V. Unzulässigkeit der ordentlichen Revision:
Die ordentliche Revision ist unzulässig, da keine Rechtsfrage im Sinne des
Art. 133 Abs. 4 B-VG zu beurteilen war, der grundsätzliche Bedeutung zukommt. Weder weicht die gegenständliche Entscheidung von der bisherigen Rechtsprechung des Verwaltungsgerichtshofes ab, noch fehlt es an einer Rechtsprechung des Verwaltungsgerichtshofes. Weiters ist die dazu vorliegende Rechtsprechung des Verwaltungsgerichtshofes auch nicht als uneinheitlich zu beurteilen. Ebenfalls liegen keine sonstigen Hinweise auf eine grundsätzliche Bedeutung der zu lösenden Rechtsfrage vor.

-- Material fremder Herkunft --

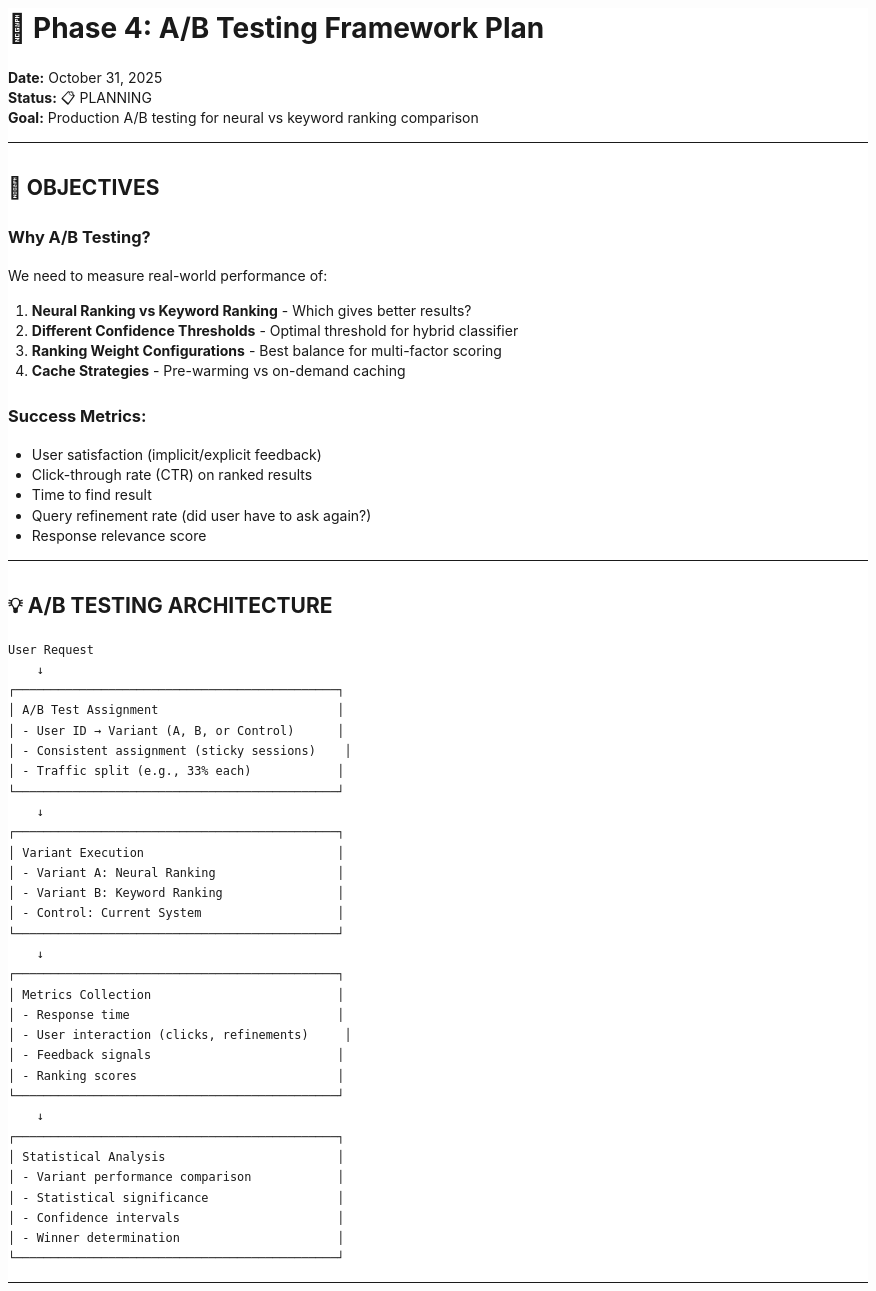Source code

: # 🚀 Phase 4: A/B Testing Framework Plan

**Date:** October 31, 2025  
**Status:** 📋 PLANNING  
**Goal:** Production A/B testing for neural vs keyword ranking comparison

---

## 🎯 OBJECTIVES

### Why A/B Testing?
We need to measure real-world performance of:
1. **Neural Ranking vs Keyword Ranking** - Which gives better results?
2. **Different Confidence Thresholds** - Optimal threshold for hybrid classifier
3. **Ranking Weight Configurations** - Best balance for multi-factor scoring
4. **Cache Strategies** - Pre-warming vs on-demand caching

### Success Metrics:
- User satisfaction (implicit/explicit feedback)
- Click-through rate (CTR) on ranked results
- Time to find result
- Query refinement rate (did user have to ask again?)
- Response relevance score

---

## 💡 A/B TESTING ARCHITECTURE

```
User Request
    ↓
┌─────────────────────────────────────────────┐
│ A/B Test Assignment                         │
│ - User ID → Variant (A, B, or Control)      │
│ - Consistent assignment (sticky sessions)    │
│ - Traffic split (e.g., 33% each)            │
└─────────────────────────────────────────────┘
    ↓
┌─────────────────────────────────────────────┐
│ Variant Execution                           │
│ - Variant A: Neural Ranking                 │
│ - Variant B: Keyword Ranking                │
│ - Control: Current System                   │
└─────────────────────────────────────────────┘
    ↓
┌─────────────────────────────────────────────┐
│ Metrics Collection                          │
│ - Response time                             │
│ - User interaction (clicks, refinements)     │
│ - Feedback signals                          │
│ - Ranking scores                            │
└─────────────────────────────────────────────┘
    ↓
┌─────────────────────────────────────────────┐
│ Statistical Analysis                        │
│ - Variant performance comparison            │
│ - Statistical significance                  │
│ - Confidence intervals                      │
│ - Winner determination                      │
└─────────────────────────────────────────────┘
```

---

R e c h t s m i t t e l b e l e h r u n g
Gegen dieses Erkenntnis besteht innerhalb von sechs Wochen ab dem Tag der Zustellung die Möglichkeit der Erhebung einer Beschwerde beim Verfassungsgerichtshof und/oder einer außerordentlichen Revision beim Verwaltungsgerichtshof. Eine Beschwerde an den Verfassungsgerichtshof ist unmittelbar bei diesem einzubringen, eine Revision an den Verwaltungsgerichtshof beim Landesverwaltungsgericht Oberösterreich. Die Abfassung und die Einbringung einer Beschwerde bzw. einer Revision müssen durch einen bevollmächtigten Rechtsanwalt bzw. eine bevollmächtigte Rechtsanwältin erfolgen. Für die Beschwerde bzw. Revision ist eine Eingabegebühr von je 240 Euro zu entrichten.
H i n w e i s
Anträge auf Bewilligung der Verfahrenshilfe zur Abfassung und Einbringung einer außerordentlichen Revision sind unmittelbar beim Verwaltungsgerichtshof einzubringen.
H i n w e i s
Bitte erachten Sie den von der belangten Behörde mit der angefochtenen Entscheidung übermittelten Zahlschein als hinfällig. Sie erhalten von der genannten Behörde einen aktualisierten Zahlschein zugesandt.